L’approche des Accelerator Labs lancés par le PNUD dans 60 pays (dont 27 en Afrique) a été utilisée   pour favoriser la recherche collective d’une nouvelle stratégie de compréhension et de cartographie des défis qui ont cours dans le Liptako-Gourma. Nés du constat, à l’échelle globale, qu’un écart se creuse entre les progrès permis par les approches traditionnelles de développement et les besoins créés par les défis multiformes et en constante évolution portés par le XXIème siècle, les Accelerator Labs ont vocation à réviser ces approches. Une nouvelle méthodologie est proposée pour mettre au jour un portefeuille de solutions pertinentes, cohérentes, et capables d’être rapidement efficaces.
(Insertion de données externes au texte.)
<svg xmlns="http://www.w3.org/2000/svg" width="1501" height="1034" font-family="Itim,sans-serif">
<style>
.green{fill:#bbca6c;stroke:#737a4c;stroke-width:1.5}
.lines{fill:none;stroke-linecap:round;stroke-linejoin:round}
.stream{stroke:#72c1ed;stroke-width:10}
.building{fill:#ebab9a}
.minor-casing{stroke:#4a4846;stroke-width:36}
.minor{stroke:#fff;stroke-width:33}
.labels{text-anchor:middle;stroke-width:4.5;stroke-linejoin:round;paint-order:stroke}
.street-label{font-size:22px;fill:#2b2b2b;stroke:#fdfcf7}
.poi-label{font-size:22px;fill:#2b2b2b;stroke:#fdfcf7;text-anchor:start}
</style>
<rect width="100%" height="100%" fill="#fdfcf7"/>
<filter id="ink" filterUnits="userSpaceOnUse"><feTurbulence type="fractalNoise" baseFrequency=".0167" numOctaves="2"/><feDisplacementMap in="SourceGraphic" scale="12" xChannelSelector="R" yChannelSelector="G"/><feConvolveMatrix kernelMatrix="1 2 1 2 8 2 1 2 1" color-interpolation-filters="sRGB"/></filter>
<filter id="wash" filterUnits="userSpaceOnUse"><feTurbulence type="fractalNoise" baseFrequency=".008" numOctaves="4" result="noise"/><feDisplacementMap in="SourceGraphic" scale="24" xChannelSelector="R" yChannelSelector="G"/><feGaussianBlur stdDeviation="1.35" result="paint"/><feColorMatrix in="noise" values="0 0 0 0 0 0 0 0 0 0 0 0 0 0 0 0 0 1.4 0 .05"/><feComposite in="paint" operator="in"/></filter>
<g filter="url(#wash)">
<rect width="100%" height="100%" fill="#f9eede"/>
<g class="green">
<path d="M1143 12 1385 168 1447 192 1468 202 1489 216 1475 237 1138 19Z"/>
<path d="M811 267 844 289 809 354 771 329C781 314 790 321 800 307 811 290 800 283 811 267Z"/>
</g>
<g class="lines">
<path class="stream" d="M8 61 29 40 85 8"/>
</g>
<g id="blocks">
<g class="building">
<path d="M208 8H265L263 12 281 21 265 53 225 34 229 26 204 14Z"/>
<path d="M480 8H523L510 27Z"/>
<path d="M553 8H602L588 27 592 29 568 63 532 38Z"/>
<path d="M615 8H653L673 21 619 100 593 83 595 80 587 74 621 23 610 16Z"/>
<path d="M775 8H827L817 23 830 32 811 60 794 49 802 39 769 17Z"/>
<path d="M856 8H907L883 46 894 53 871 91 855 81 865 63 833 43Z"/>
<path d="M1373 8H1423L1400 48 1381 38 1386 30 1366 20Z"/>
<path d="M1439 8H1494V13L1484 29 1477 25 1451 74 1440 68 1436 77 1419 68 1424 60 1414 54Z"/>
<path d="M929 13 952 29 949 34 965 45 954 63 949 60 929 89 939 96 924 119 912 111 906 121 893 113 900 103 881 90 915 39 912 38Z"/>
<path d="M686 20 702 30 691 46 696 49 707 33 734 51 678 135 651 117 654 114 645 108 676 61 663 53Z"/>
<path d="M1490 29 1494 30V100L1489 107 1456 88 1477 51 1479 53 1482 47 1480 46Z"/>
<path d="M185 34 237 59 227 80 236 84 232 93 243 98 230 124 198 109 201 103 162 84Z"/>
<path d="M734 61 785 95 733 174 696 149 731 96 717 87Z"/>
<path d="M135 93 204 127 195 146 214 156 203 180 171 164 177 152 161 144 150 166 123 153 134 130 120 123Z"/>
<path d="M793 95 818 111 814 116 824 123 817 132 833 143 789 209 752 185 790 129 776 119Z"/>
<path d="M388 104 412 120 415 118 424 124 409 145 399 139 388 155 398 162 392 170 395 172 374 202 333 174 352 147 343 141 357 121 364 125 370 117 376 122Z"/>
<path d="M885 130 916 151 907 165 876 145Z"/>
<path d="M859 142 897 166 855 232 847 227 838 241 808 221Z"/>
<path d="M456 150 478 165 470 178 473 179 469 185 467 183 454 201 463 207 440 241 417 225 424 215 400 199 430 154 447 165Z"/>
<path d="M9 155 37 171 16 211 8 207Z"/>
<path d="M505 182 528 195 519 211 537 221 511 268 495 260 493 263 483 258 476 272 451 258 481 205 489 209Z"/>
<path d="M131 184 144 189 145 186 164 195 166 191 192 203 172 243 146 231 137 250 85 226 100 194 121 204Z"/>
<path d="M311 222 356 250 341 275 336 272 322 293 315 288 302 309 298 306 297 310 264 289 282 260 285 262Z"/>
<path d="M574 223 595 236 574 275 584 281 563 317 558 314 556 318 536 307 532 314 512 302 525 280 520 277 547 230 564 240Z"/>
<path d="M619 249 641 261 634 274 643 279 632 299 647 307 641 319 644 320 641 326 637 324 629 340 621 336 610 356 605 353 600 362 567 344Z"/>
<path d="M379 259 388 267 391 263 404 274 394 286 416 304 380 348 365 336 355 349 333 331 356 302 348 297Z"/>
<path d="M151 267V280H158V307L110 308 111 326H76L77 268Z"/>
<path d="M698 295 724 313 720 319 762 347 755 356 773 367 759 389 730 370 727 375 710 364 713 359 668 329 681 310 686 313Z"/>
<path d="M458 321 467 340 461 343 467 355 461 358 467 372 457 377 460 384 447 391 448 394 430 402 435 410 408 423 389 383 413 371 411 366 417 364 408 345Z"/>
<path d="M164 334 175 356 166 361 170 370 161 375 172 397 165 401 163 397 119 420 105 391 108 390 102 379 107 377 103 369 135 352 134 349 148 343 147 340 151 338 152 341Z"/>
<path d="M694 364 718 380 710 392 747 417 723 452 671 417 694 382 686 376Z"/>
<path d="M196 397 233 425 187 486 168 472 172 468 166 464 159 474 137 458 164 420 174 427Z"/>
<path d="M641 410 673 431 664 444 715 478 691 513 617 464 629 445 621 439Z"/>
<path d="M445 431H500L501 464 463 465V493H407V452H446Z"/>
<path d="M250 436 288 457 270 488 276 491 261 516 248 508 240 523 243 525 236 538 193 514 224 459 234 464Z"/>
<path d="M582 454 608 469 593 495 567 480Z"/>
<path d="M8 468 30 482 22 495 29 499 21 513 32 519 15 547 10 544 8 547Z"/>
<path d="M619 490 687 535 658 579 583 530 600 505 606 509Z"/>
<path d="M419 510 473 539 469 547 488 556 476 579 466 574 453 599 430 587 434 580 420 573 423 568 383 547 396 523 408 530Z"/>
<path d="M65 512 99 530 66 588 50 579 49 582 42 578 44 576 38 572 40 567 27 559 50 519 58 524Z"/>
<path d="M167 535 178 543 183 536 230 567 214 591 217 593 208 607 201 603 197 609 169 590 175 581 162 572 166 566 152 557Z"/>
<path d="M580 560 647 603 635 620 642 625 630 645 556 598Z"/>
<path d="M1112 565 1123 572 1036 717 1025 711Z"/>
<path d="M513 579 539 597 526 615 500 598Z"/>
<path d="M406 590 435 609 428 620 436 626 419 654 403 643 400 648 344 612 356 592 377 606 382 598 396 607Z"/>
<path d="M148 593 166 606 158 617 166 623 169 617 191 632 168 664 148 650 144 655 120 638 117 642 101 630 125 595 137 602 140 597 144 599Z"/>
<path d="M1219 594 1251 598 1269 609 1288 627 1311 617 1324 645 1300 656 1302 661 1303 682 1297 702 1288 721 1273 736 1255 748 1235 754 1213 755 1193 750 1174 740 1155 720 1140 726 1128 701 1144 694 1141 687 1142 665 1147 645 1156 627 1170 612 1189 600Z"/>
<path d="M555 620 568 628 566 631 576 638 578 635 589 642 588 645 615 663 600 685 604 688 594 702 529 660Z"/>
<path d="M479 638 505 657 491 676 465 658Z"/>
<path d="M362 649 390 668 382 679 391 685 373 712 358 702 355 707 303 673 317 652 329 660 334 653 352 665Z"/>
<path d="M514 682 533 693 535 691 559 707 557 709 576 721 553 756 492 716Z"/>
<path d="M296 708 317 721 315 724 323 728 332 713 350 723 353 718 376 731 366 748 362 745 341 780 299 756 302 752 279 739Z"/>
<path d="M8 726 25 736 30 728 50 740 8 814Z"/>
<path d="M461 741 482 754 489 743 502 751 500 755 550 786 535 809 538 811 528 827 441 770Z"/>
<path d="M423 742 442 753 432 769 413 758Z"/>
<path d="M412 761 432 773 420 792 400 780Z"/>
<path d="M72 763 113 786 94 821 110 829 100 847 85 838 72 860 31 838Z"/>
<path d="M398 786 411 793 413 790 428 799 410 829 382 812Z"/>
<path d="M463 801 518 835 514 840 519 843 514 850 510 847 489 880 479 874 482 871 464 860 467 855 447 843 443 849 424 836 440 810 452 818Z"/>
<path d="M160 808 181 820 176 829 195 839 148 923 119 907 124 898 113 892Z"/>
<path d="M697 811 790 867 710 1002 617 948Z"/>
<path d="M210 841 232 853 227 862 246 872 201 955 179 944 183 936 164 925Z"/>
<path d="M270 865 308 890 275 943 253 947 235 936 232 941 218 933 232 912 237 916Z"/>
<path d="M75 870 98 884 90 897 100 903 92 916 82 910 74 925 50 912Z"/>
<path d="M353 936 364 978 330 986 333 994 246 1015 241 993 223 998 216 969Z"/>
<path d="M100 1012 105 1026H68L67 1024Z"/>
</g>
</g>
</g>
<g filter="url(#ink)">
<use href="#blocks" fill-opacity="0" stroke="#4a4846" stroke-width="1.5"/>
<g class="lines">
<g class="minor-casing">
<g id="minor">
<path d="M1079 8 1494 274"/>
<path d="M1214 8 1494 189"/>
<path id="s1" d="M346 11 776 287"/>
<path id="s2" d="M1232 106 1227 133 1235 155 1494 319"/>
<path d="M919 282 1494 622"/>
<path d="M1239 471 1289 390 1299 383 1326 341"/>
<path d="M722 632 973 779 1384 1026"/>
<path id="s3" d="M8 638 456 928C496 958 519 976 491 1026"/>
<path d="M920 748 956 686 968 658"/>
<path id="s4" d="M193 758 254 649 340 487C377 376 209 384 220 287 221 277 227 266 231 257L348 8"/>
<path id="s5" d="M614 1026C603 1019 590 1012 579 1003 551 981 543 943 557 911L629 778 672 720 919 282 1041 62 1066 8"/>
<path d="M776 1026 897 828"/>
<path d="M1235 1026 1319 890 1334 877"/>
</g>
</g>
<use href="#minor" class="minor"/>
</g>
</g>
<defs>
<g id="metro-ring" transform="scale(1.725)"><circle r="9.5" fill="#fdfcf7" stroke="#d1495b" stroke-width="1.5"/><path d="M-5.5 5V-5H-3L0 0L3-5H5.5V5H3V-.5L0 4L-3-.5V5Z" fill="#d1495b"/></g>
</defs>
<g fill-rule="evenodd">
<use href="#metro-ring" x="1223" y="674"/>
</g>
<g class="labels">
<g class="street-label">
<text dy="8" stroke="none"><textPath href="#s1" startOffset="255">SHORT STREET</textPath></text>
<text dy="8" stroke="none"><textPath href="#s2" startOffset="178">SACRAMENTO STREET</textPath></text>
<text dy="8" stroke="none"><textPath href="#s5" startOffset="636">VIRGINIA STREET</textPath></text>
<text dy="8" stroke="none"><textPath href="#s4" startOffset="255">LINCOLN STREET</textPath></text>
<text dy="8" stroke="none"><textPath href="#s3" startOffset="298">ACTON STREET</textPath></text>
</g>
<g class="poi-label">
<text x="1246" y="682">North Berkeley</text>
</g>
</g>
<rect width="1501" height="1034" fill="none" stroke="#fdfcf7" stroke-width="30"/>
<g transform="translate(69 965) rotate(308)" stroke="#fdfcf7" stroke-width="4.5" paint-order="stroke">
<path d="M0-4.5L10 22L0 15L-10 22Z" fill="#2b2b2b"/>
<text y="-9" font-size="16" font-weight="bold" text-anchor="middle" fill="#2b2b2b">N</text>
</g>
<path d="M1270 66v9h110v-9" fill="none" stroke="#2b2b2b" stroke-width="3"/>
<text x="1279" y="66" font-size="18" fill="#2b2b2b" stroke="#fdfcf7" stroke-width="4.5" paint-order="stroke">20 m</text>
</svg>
Avant de définir ce portefeuille, il nous faut comprendre les dynamiques à l’œuvre. L’atelier a donc proposé aux participants une réflexion collective en quatre étapes :

D’abord, capturer les besoins, de façon la plus large et la plus profonde possible : quelles dynamiques sont à l’œuvre dans le Liptako-Gourma ? Quels défis y ont cours ?

Une large gamme de problèmes a été identifiée, allant des besoins en infrastructures et services sociaux de base à l’amélioration de l’implication des citoyens, ou au nécessaire renforcement des mécanismes budgétaires de la gouvernance locale. 

Puis, s’intéresser à l’action actuellement mise en place : est-elle pertinente ? Comment l’améliorer ? Quelles leçons en tirer ?

L’Alliance Sahel a présenté un portfolio de projets actuellement mis en œuvre dans les pays du G5 Sahel. L’un des participants, représentant d’une collectivité locale, a réagi en signalant découvrir au cours de cette présentation qu’un projet estampillé Alliance Sahel avait cours dans sa zone d’administration. Les collectivités territoriales ont insisté, allant jusqu’à émettre un communiqué en ce sens à l’issue de l’atelier, sur leur sentiment de déconnexion d’avec les solutions de développement mises en place, et appelé à être davantage impliquées dans leur définition et leur mise en œuvre.

Deux problèmes dont la résolution serait capable de générer un impact pertinent sur les défis de la gouvernance et la décentralisation dans le Liptako-Gourma ont été collectivement identifiés au cours d’une séance de cartographie (issue mapping) :

1)      le transfert effectif de compétences et de ressources vers les collectivités territoriales ;

2)      la gestion partagée des ressources. 

Enfin, définir le contexte du défi auquel on s’attaque : quels facteurs contribuent à aggraver les problèmes identifiés ? Avec quelles implications ?

Le Ministre délégué avait par exemple rappelé dès l’ouverture la prégnance du nomadisme parmi les communautés de la zone comme élément pertinent de contexte : l’aggravation de l’insécurité alimentaire et l’irruption de bandes armées ont transformé les routes de transhumance aux tracés millénaires, provoquant une recrudescence des conflits intercommunautaires qui a contribué à la déstabilisation.

La conception d’un portefeuille de solutions, qu’il faudra encore expérimenter pour en connaître la pertinence, ne pourra se faire qu’après cette phase de compréhension.